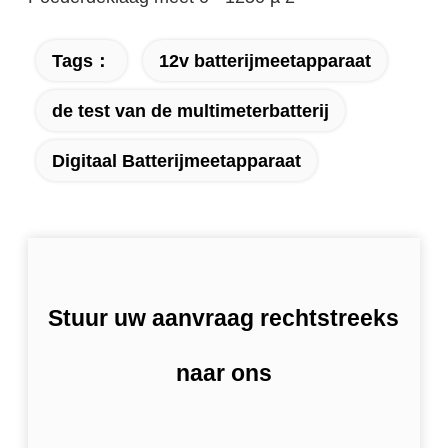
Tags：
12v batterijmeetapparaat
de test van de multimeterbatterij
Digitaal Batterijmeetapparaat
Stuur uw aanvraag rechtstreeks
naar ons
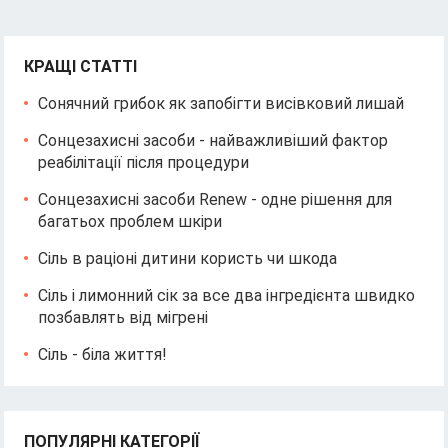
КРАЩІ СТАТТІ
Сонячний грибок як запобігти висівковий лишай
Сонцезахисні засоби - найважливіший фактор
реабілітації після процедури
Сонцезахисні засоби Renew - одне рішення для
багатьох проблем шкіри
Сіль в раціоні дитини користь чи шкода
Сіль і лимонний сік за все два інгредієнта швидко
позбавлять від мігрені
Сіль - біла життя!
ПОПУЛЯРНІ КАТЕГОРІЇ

══════════════════════════════

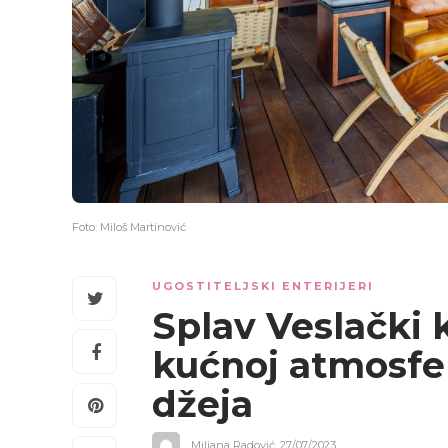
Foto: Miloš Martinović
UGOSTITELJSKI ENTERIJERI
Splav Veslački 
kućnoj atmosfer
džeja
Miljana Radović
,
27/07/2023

══════════════════════════════

_What is being asked_: How many lines in the items above contain the string "Сіль"? Reply with the number alone.

_Result for this exercise_: 3